==== Record extracts

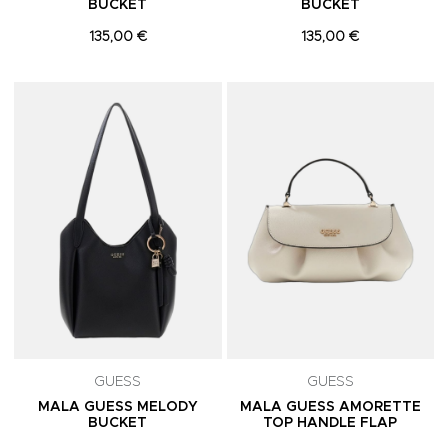
BUCKET
BUCKET
135,00 €
135,00 €
Adicionar aos Favoritos
A
GUESS
GUESS
MALA GUESS MELODY
MALA GUESS AMORETTE
BUCKET
TOP HANDLE FLAP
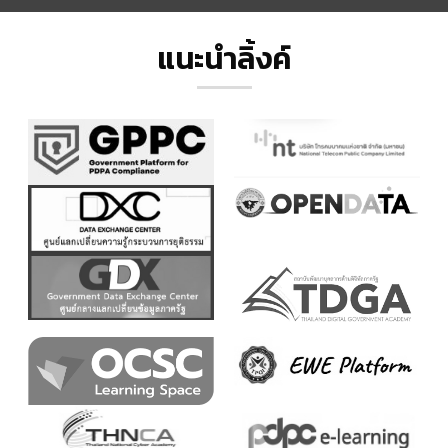
แนะนำลิ้งค์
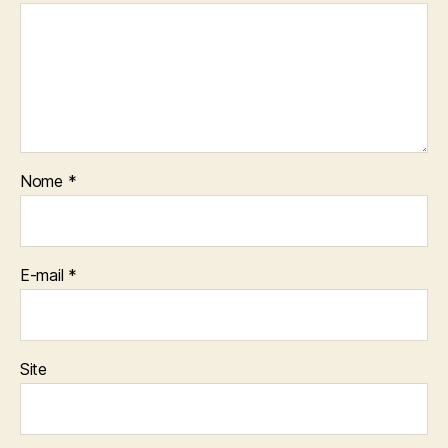
Nome
*
E-mail
*
Site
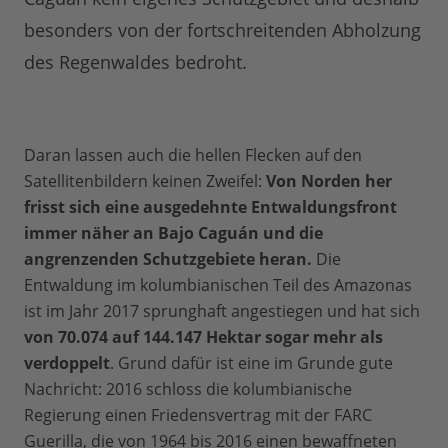
besonders von der fortschreitenden Abholzung
des Regenwaldes bedroht.
Daran lassen auch die hellen Flecken auf den
Satellitenbildern keinen Zweifel:
Von Norden her
frisst sich eine ausgedehnte Entwaldungsfront
immer näher an Bajo Caguán und die
angrenzenden Schutzgebiete heran.
Die
Entwaldung im kolumbianischen Teil des Amazonas
ist im Jahr 2017 sprunghaft angestiegen und hat sich
von 70.074 auf 144.147 Hektar sogar mehr als
verdoppelt
. Grund dafür ist eine im Grunde gute
Nachricht: 2016 schloss die kolumbianische
Regierung einen Friedensvertrag mit der FARC
Guerilla, die von 1964 bis 2016 einen bewaffneten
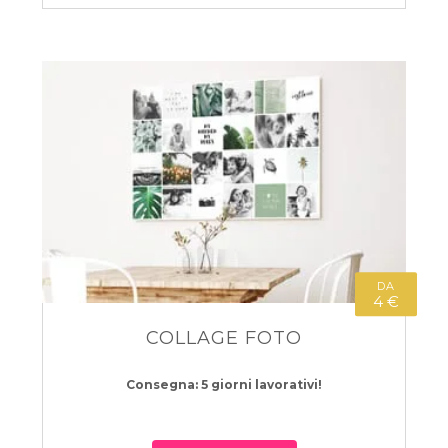
DA
4 €
COLLAGE FOTO
Consegna: 5 giorni lavorativi!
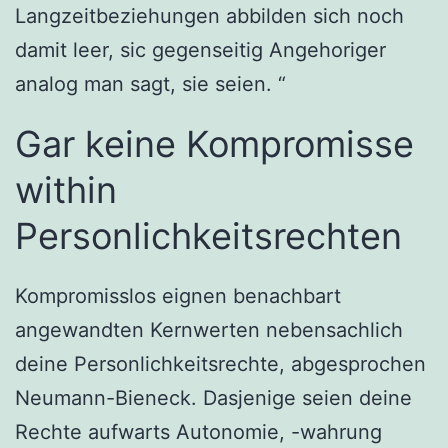
Langzeitbeziehungen abbilden sich noch
damit leer, sic gegenseitig Angehoriger
analog man sagt, sie seien. “
Gar keine Kompromisse
within
Personlichkeitsrechten
Kompromisslos eignen benachbart
angewandten Kernwerten nebensachlich
deine Personlichkeitsrechte, abgesprochen
Neumann-Bieneck. Dasjenige seien deine
Rechte aufwarts Autonomie, -wahrung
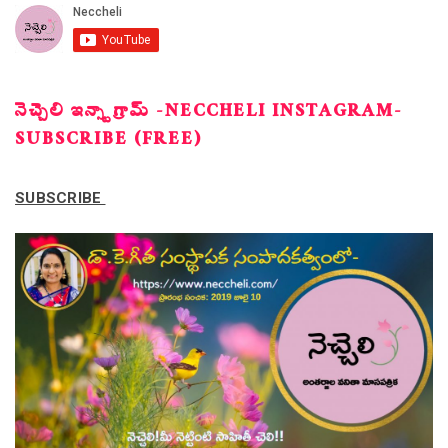
నెచ్చెలి ఇన్స్టాగ్రామ్ -NECCHELI INSTAGRAM-
SUBSCRIBE (FREE)
SUBSCRIBE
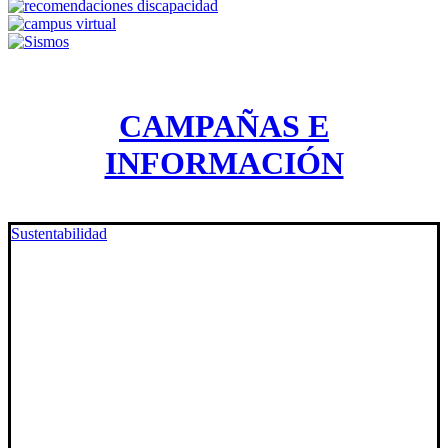
CAMPAÑAS E
INFORMACIÓN
Sustentabilidad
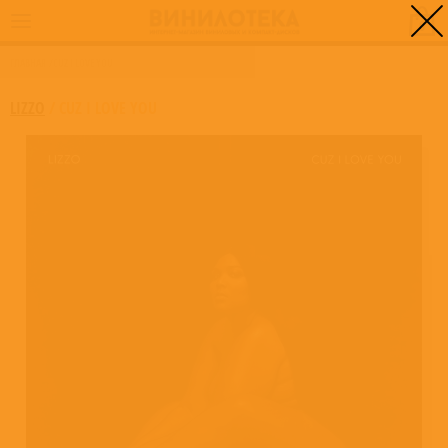
0
ГЛАВНАЯ
/
CUZ I LOVE YOU
LIZZO
/
CUZ I LOVE YOU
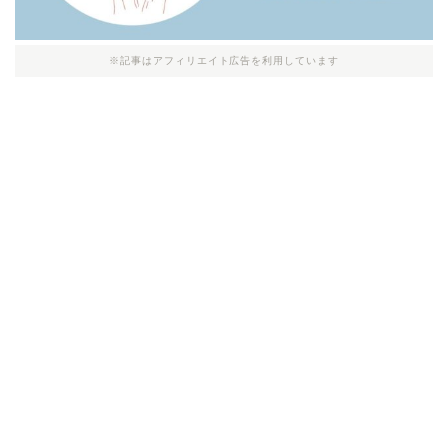
※記事はアフィリエイト広告を利用しています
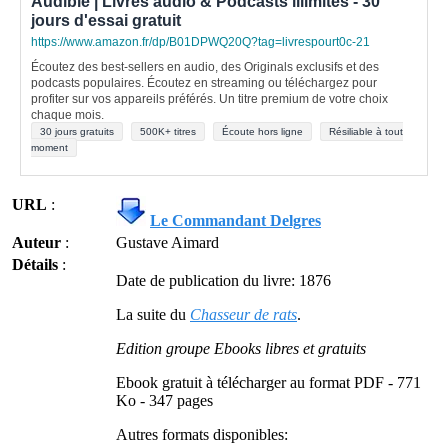
Audible | Livres audio & Podcasts illimités - 30
jours d'essai gratuit
https://www.amazon.fr/dp/B01DPWQ20Q?tag=livrespourt0c-21
Écoutez des best-sellers en audio, des Originals exclusifs et des
podcasts populaires. Écoutez en streaming ou téléchargez pour
profiter sur vos appareils préférés. Un titre premium de votre choix
chaque mois.
30 jours gratuits
500K+ titres
Écoute hors ligne
Résiliable à tout
moment
URL
:
Le Commandant Delgres
Auteur
:
Gustave Aimard
Détails
:
Date de publication du livre: 1876
La suite du
Chasseur de rats
.
Edition groupe Ebooks libres et gratuits
Ebook gratuit à télécharger au format PDF - 771
Ko - 347 pages
Autres formats disponibles:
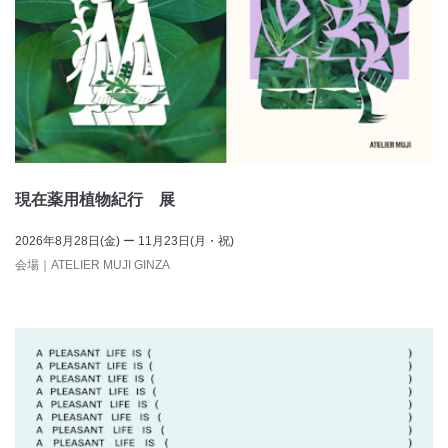
現在薬用植物紀行 展
2026年8月28日(金) ー 11月23日(月・祝)
会場
｜
ATELIER MUJI GINZA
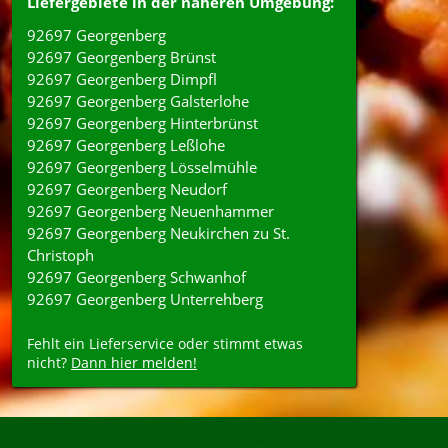
Liefergebiete in der näheren Umgebung:
92697 Georgenberg
92697 Georgenberg Brünst
92697 Georgenberg Dimpfl
92697 Georgenberg Galsterlohe
92697 Georgenberg Hinterbrünst
92697 Georgenberg Leßlohe
92697 Georgenberg Lösselmühle
92697 Georgenberg Neudorf
92697 Georgenberg Neuenhammer
92697 Georgenberg Neukirchen zu St.
Christoph
92697 Georgenberg Schwanhof
92697 Georgenberg Unterrehberg
Fehlt ein Lieferservice oder stimmt etwas
nicht?
Dann hier melden!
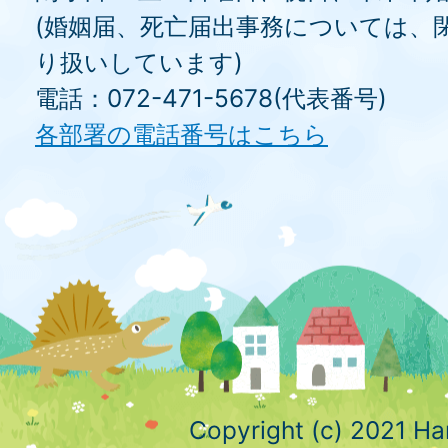
(婚姻届、死亡届出事務については、
り扱いしています)
電話：072-471-5678(代表番号)
各部署の電話番号はこちら
Copyright (c) 2021 Ha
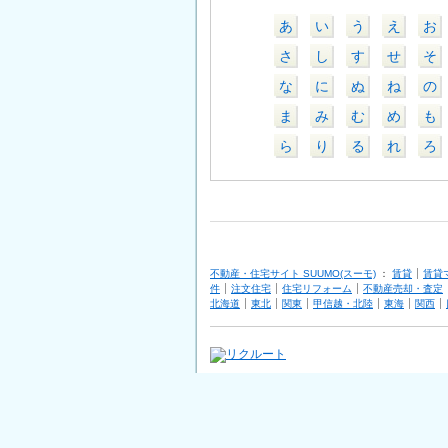
あ
い
う
え
お
さ
し
す
せ
そ
な
に
ぬ
ね
の
ま
み
む
め
も
ら
り
る
れ
ろ
不動産・住宅サイト SUUMO(スーモ)
：
賃貸
賃貸
件
注文住宅
住宅リフォーム
不動産売却・査定
北海道
東北
関東
甲信越・北陸
東海
関西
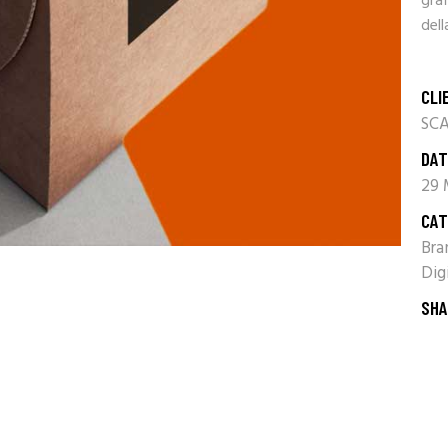
graf
dell
CLI
SCA
DAT
29 
CAT
Bra
Dig
SHA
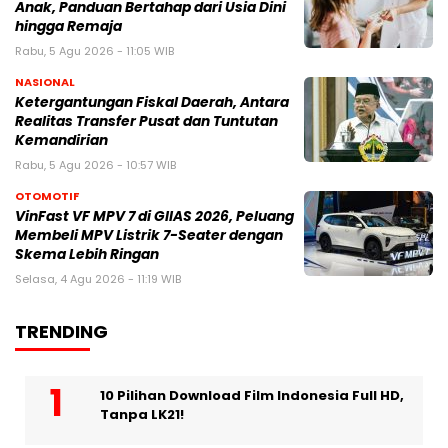
Anak, Panduan Bertahap dari Usia Dini
hingga Remaja
Rabu, 5 Agu 2026 - 11:05 WIB
NASIONAL
Ketergantungan Fiskal Daerah, Antara
Realitas Transfer Pusat dan Tuntutan
Kemandirian
Rabu, 5 Agu 2026 - 10:57 WIB
OTOMOTIF
VinFast VF MPV 7 di GIIAS 2026, Peluang
Membeli MPV Listrik 7-Seater dengan
Skema Lebih Ringan
Selasa, 4 Agu 2026 - 11:19 WIB
TRENDING
10 Pilihan Download Film Indonesia Full HD,
Tanpa LK21!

========

(Description of the task): Output a verbatim copy of the lines from the line containing "Edition groupe Ebooks libres et gratuits" through the end of the data, both included, without any images.

(Expected answer):
Edition groupe Ebooks libres et gratuits
Ebook gratuit à télécharger au format PDF - 771
Ko - 347 pages
Autres formats disponibles:
現在薬用植物紀行 展
2026年8月28日(金) ー 11月23日(月・祝)
会場
｜
ATELIER MUJI GINZA
Liefergebiete in der näheren Umgebung:
92697 Georgenberg
92697 Georgenberg Brünst
92697 Georgenberg Dimpfl
92697 Georgenberg Galsterlohe
92697 Georgenberg Hinterbrünst
92697 Georgenberg Leßlohe
92697 Georgenberg Lösselmühle
92697 Georgenberg Neudorf
92697 Georgenberg Neuenhammer
92697 Georgenberg Neukirchen zu St.
Christoph
92697 Georgenberg Schwanhof
92697 Georgenberg Unterrehberg
Fehlt ein Lieferservice oder stimmt etwas
nicht?
Dann hier melden!
(婚姻届、死亡届出事務については、
り扱いしています)
電話：072-471-5678(代表番号)
各部署の電話番号はこちら
Copyright (c) 2021 Ha
あ
い
う
え
お
さ
し
す
せ
そ
な
に
ぬ
ね
の
ま
み
む
め
も
ら
り
る
れ
ろ
不動産・住宅サイト SUUMO(スーモ)
：
賃貸
賃貸
件
注文住宅
住宅リフォーム
不動産売却・査定
北海道
東北
関東
甲信越・北陸
東海
関西
graf
dell
CLI
SCA
DAT
29 
CAT
Bra
Dig
SHA
Anak, Panduan Bertahap dari Usia Dini
hingga Remaja
Rabu, 5 Agu 2026 - 11:05 WIB
NASIONAL
Ketergantungan Fiskal Daerah, Antara
Realitas Transfer Pusat dan Tuntutan
Kemandirian
Rabu, 5 Agu 2026 - 10:57 WIB
OTOMOTIF
VinFast VF MPV 7 di GIIAS 2026, Peluang
Membeli MPV Listrik 7-Seater dengan
Skema Lebih Ringan
Selasa, 4 Agu 2026 - 11:19 WIB
TRENDING
10 Pilihan Download Film Indonesia Full HD,
Tanpa LK21!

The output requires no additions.